On that first tour following his return, Garcia could be seen at any odd moment tucked away with a sketchbook, penciling meditative abstract designs. His wife admired his work, not wanting to interrupt. 



Decamping from their last hotel, she asked after one of his sketches. Offhandedly, he mentioned that he left it behind. She called the hotel and tried to get it back but to no avail. 

It would hardly matter. From that moment on, Jerry Garcia would never be far from his sketchbooks.
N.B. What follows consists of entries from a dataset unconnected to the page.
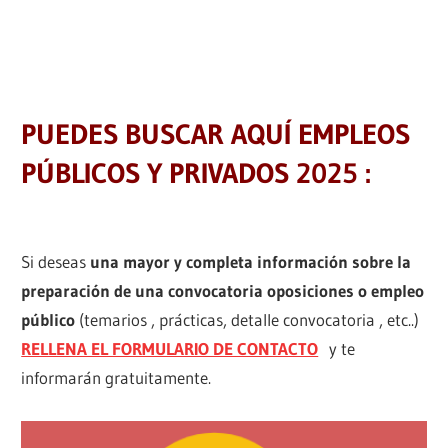
PUEDES BUSCAR AQUÍ EMPLEOS
PÚBLICOS Y PRIVADOS 2025 :
Si deseas
una mayor y completa información sobre la
preparación de una convocatoria oposiciones o empleo
público
(temarios , prácticas, detalle convocatoria , etc..)
RELLENA EL FORMULARIO DE CONTACTO
y te
informarán gratuitamente.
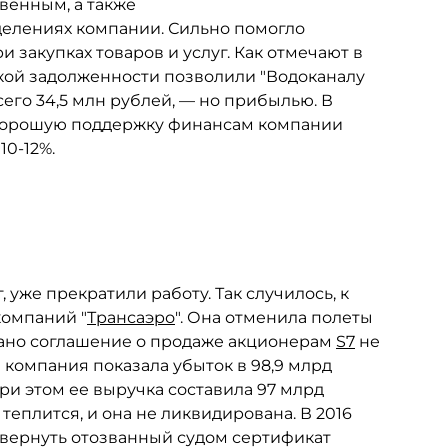
венным, а также
елениях компании. Сильно помогло
закупках товаров и услуг. Как отмечают в
ской задолженности позволили "Водоканалу
сего 34,5 млн рублей, — но прибылью. В
о, хорошую поддержку финансам компании
10-12%.
 уже прекратили работу. Так случилось, к
компаний "
Трансаэро
". Она отменила полеты
исано соглашение о продаже акционерам
S7
не
а компания показала убыток в 98,9 млрд
ри этом ее выручка составила 97 млрд
теплится, и она не ликвидирована. В 2016
и вернуть отозванный судом сертификат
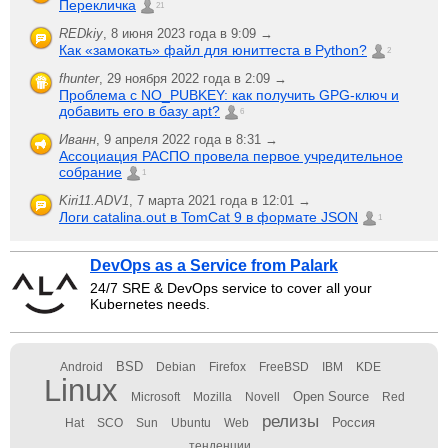
Перекличка
21
REDkiy
,
8 июня 2023 года в 9:09 →
Как «замокать» файл для юниттеста в Python?
2
fhunter
,
29 ноября 2022 года в 2:09 →
Проблема с NO_PUBKEY: как получить GPG-ключ и
добавить его в базу apt?
6
Иванн
,
9 апреля 2022 года в 8:31 →
Ассоциация РАСПО провела первое учредительное
собрание
1
Kiri11.ADV1
,
7 марта 2021 года в 12:01 →
Логи catalina.out в TomCat 9 в формате JSON
1
DevOps as a Service from Palark
24/7 SRE & DevOps service to cover all your
Kubernetes needs.
BSD
Android
Debian
Firefox
FreeBSD
IBM
KDE
Linux
Open Source
Microsoft
Mozilla
Novell
Red
релизы
Россия
Hat
SCO
Sun
Ubuntu
Web
тенденции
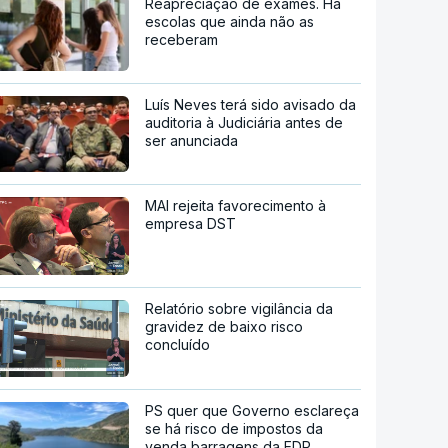
Reapreciação de exames. Há
escolas que ainda não as
receberam
Luís Neves terá sido avisado da
auditoria à Judiciária antes de
ser anunciada
MAI rejeita favorecimento à
empresa DST
Relatório sobre vigilância da
gravidez de baixo risco
concluído
PS quer que Governo esclareça
se há risco de impostos da
venda barragens da EDP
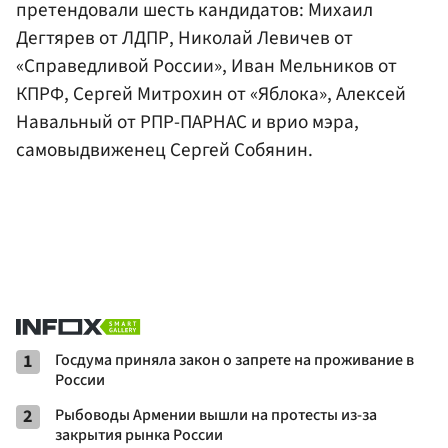
претендовали шесть кандидатов: Михаил
Дегтярев от ЛДПР, Николай Левичев от
«Справедливой России», Иван Мельников от
КПРФ, Сергей Митрохин от «Яблока», Алексей
Навальный от РПР-ПАРНАС и врио мэра,
самовыдвиженец Сергей Собянин.
1
Госдума приняла закон о запрете на проживание в
России
2
Рыбоводы Армении вышли на протесты из-за
закрытия рынка России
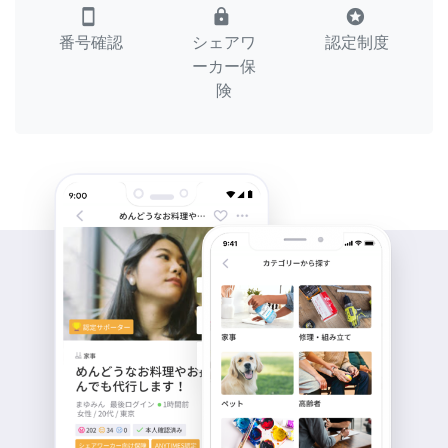
smartphone
lock
stars
番号確認
シェアワ
認定制度
ーカー保
険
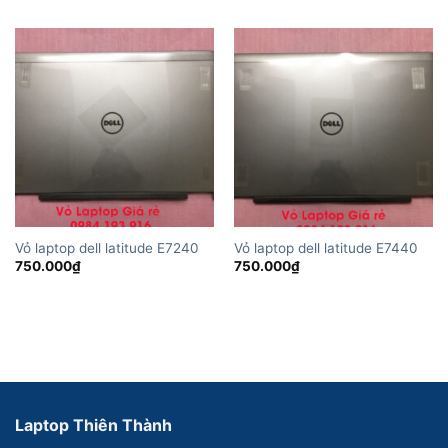
Vỏ laptop dell latitude E7240
Vỏ laptop dell latitude E7440
750.000
₫
750.000
₫
Laptop Thiên Thành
He committed at least 2,000 experiences, moments, and impressions to pictorial paper memory in the nine years remaining of his life. 

Like his music, Garcia found himself more enmeshed with the process, the feeling of creation, than with arriving at some perfected final ideation. An admirer of Paul Klee and Van Gogh, Garcia was drawn to rough, round, and improvised lines and colors to record his memories, thoughts, and impressions.



Garcia used his sketchbook as a journal, a travelogue, and a place to explore creatively — both by himself and with his wife and daughter. He set aside space in his Bay Area home for a studio to paint and draw, but he could just as often be found doing the same on the couch with his daughter, at the kitchen table, or in any of his various vacation and tour destinations.

Whether it was feeding fish frozen peas in Hawaii, watching his daughter ride a carousel in Paris, seeing Sarah Vaughan sing in Berkeley, or merely sketching the housepets, the sketchbook served as Garcia’s haven for reflection, and a diary of a life lived in images and emotion.